I've used the filter effects for a lot of really useful applications. I'm always surprised though that sepia is an offered filter. It seems pretty kitsch and not that useful, it is effectively grayscale with an additive color overlay of only one color. I don't mind that it is there, but it doesn't seem like a primitive operation like the rest. Perhaps if you could change the overlay then it'd be a lot more useful.


These css effects are pretty cool. But front-enders beware, they can be supersuper slow when trying to animate or even scroll (especially on mobile). If you want to use blurred images let a server do the burring for you.


Or blur with canvas, so you only do the client-side operation once?


Yea, they seem to be too expensive to use for full page effects, but I haven't found them to impact performance if used with parsimony on a few select elements with no children.

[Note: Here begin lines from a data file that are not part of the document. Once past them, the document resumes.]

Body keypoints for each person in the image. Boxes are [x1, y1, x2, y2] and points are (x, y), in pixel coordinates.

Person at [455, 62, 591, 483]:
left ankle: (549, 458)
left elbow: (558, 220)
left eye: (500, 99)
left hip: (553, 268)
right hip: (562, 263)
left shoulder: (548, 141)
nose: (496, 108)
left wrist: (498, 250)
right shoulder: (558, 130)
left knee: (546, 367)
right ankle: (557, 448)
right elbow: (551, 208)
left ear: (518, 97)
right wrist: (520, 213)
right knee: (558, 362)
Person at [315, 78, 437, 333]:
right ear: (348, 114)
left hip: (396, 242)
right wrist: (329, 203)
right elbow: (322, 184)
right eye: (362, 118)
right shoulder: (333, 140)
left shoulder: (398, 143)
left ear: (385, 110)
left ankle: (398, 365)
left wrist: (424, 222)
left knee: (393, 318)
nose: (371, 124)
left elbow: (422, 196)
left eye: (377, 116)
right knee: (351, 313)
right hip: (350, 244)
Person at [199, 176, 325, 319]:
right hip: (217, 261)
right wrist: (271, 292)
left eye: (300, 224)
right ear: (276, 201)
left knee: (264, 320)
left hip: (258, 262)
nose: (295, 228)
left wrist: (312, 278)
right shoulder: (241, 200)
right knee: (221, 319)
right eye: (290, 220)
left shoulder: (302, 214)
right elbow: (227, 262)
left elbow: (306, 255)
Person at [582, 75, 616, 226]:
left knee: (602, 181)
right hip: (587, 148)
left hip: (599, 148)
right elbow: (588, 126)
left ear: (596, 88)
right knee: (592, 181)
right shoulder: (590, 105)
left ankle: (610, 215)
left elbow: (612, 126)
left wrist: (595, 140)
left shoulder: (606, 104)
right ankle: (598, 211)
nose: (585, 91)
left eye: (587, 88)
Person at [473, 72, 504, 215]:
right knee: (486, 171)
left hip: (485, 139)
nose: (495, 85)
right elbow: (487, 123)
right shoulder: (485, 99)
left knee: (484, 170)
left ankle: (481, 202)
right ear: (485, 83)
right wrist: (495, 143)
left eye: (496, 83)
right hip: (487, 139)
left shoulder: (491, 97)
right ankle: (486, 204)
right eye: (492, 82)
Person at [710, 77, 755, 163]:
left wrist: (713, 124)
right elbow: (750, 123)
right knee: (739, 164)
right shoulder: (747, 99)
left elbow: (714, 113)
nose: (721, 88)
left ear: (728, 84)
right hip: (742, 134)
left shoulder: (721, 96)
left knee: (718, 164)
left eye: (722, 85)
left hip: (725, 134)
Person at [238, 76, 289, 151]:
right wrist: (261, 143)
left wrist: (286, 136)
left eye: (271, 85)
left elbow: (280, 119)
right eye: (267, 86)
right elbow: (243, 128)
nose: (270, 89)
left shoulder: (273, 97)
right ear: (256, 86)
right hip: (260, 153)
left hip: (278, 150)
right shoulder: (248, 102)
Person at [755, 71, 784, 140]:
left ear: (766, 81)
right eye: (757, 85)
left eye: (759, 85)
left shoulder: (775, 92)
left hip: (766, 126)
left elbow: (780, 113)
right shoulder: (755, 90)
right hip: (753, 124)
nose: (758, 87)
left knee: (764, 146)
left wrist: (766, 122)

In Safari, the blur effect should not extend over the boundaries of the object.

Is that a bug or a feature?

Btw, there are some interesting ideas for sliding captchas.


There overflow: hidden; on one of the its parents, so you'd assume that it shouldn't blur outside of the parent container. I'd call that a bug.

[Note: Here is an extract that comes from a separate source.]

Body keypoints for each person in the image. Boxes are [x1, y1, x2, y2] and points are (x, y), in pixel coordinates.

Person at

[Spec](http://dev.w3.org/fxtf/filters/#filter-region-for-shorthands) hints at this being expected behavior:

“Furthermore, if a shorthand filter expands this visible area like it is the case for <blur()> or <drop-shadow()> the filter region must cover this area as well.”


Firefox behaves the same way AFAICT. http://i.imgur.com/YCygCb7.png


I had way too much fun sliding the Hue Rotation back and forth to create Disco Kitty. Thanks for sharing, I knew about blur and opacity but the rest of these were new to me.

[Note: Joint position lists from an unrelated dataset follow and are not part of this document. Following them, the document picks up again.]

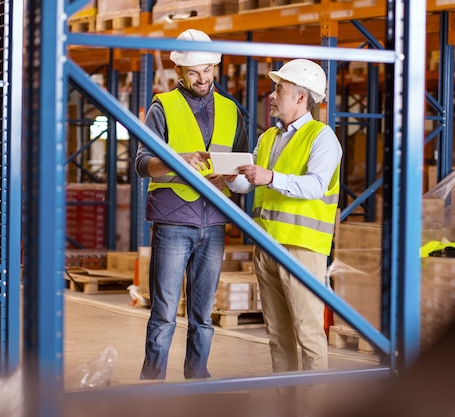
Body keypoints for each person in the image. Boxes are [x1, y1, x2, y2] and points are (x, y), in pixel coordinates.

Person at [225, 59, 342, 413]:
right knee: (277, 333)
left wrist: (270, 177)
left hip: (302, 248)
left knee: (307, 332)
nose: (272, 96)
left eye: (280, 89)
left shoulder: (323, 138)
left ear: (302, 98)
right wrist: (232, 176)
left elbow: (316, 186)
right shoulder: (268, 137)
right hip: (266, 245)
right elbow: (251, 183)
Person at [135, 29, 248, 380]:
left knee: (203, 315)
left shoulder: (231, 110)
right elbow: (142, 164)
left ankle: (197, 380)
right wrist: (178, 160)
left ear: (215, 66)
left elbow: (242, 164)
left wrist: (230, 178)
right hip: (173, 221)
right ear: (179, 73)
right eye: (194, 72)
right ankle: (151, 383)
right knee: (165, 313)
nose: (202, 79)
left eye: (207, 70)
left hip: (213, 221)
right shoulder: (162, 107)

This could be the new blink tag!


CSS filters are cool! I also made something similar few months back: http://lalwanivikas.github.io/image-editor/


I'm wondering why the greyscale and saturation filters were both necessary. greyscale(0) == saturation(1.0) and greyscale(1.0) == saturation(0.0), with afaik a linear scaling between either.


Now what would be really cool is the ability to define a filter function in JS callable from the CSS. Of course one can do that with canvas.


Cool stuff. Alternatively you could embed images in SVG and apply SVG filters, but it's quite more complicated.


Small typo on "Hue Roatate" FYI


Fixed it, thanks!


These are cool, but seems like in cases where you want to blur something out on an image you should do so in photoshop on the actual image and not with css. Otherwise someone could just use element inspector to delete the blur effect.


In those cases you are correct, but what if you're building a cloud based SAAS that lets users manipulate photos, then save the result? This stuff has a lot of uses.


Is there any difference between opacity and filter: opacity ?


As far as I know, there's no difference in the outcome. Opacity is handled by most browsers through hardware and I would imagine the filter method does the same. I would hope they are handled the same because it would seem wasteful to have two methods that do the same thing.

Somewhat useless thought, opacity and the opacity filter can be combined on the same element. If one is set to zero it makes the other irrelevant. If one is set to 100% then it makes itself irrelevant.


Pretty cool. It's simple way to test effects.


Doesn't seem to work with firefox/linux.


It does. FF 36 on CentOS 6.6.


Works on ff 37.0.2


And on Firefox for Android. Blur is very slow, though.


Could be that the blurring isn't being handled by the GPU. CSS 3D-transforms are usually added as a work-around when we want a smoother performance for certain elements by forcing that extra rendering step.